By 1946 Zack and Dave had split. An obscure assistant animator from Disney, Steve Bosustow, managed to come up with some money, and he became president of UPA It was a tight, hungry band. This was the basic staff in June 1946, when I was first hired:
Steve Bosustow - president/producer
Ed Gershman - business manager
John Hubley - creative leader/story man/director
Phil Eastman - story
Bill Hurtz - production designer
Joyce Weir — animator
Selby Daly - assistant animator 1 (Animation greats, such as Bobe Cannon, Chuck Jones, Bill Littlejohn, Art Babbit, worked as externists.)

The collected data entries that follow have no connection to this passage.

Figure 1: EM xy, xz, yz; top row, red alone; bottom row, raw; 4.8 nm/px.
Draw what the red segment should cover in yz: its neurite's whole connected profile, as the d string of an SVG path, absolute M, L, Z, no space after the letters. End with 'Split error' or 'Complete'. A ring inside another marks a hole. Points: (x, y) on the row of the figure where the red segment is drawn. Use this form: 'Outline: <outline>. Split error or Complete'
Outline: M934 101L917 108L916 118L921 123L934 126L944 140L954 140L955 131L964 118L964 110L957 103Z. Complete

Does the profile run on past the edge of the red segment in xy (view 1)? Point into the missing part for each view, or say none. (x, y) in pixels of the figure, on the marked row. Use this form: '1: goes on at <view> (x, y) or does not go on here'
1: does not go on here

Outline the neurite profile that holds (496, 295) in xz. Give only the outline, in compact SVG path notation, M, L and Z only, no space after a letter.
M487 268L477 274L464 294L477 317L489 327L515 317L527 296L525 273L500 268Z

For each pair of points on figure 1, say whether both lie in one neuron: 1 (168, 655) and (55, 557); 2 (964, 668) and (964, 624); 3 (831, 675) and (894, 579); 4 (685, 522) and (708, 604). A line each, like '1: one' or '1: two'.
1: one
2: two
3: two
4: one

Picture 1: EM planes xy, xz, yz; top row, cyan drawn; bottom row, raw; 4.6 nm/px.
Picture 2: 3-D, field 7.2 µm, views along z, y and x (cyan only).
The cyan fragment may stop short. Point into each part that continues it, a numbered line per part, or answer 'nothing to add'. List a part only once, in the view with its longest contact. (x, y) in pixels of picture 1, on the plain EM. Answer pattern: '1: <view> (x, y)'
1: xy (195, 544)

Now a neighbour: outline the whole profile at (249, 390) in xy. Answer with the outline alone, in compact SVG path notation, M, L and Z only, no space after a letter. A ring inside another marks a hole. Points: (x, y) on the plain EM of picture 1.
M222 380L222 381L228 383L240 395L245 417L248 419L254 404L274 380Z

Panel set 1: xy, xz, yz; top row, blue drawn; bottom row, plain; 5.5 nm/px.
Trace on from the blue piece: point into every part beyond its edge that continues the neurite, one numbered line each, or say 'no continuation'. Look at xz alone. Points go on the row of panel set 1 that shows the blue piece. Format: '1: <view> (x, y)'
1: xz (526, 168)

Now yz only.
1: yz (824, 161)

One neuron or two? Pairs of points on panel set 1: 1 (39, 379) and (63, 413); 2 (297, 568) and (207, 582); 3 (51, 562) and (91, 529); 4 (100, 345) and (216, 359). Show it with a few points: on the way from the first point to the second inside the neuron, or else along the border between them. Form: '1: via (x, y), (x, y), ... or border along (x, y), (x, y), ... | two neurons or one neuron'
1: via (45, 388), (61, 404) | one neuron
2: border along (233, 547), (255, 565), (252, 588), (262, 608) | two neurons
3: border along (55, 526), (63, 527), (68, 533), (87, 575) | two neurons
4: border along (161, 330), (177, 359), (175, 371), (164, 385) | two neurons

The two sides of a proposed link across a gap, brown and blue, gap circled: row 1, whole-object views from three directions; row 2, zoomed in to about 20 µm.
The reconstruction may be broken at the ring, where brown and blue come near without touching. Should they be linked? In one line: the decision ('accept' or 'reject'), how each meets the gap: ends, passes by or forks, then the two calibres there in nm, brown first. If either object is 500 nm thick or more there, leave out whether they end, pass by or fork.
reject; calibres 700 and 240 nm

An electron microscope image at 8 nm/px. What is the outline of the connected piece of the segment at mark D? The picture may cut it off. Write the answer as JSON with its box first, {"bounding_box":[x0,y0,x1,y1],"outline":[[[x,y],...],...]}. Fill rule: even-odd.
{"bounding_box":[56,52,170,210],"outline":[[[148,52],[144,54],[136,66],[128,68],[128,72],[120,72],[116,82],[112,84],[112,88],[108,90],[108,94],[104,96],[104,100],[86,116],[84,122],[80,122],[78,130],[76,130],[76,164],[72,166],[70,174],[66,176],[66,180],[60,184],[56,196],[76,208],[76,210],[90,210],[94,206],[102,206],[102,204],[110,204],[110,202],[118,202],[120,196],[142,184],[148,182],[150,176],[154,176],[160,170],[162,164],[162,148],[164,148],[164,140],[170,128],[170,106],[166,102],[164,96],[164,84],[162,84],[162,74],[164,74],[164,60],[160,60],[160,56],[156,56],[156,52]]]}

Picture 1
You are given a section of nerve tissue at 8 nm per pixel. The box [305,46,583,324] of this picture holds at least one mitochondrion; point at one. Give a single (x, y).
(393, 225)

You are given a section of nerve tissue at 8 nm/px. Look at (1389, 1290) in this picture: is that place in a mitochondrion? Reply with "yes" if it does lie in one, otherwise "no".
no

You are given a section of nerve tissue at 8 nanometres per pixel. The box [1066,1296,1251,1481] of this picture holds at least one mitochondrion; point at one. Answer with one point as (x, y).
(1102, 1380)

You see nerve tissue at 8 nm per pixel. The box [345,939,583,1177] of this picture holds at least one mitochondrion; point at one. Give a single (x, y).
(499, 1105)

Herb Klynn - background painter
Jules Engel - assistant background painter
Ade Woolery - production manager
Gene Deitch — apprentice production designer
Barbara Baldwin — ink & paint supervisor
Maxine Davis — secretary extaordinaire











IJWTS wow! Why can't I think of thgnis like that?
Thank you Gene for memories of UPA we were there 1957 in Burbank and in New York.I was newly married to Mordi Gerstein.
Cassandra Einstein
MORE UPA. I have looked all over the net but I can't find any web pages containing work from the UPA or any in depth information on it. Tell us more of the UPA please!
Gene!
Before you move onto Jam Handy, tell us any other details of those early Columbia UPA cartoons, The Fox & Crow and first Magoo. You had told me the original title of RAGTIME BEAR was "Strike Up The Banjo" and Columbia imposed their own title on it. Those kind of details. How were those cartoons percieved at the studio, to the Columbia suits, to the public? The Oscar nominations?
The book is great, I'm eating up every word!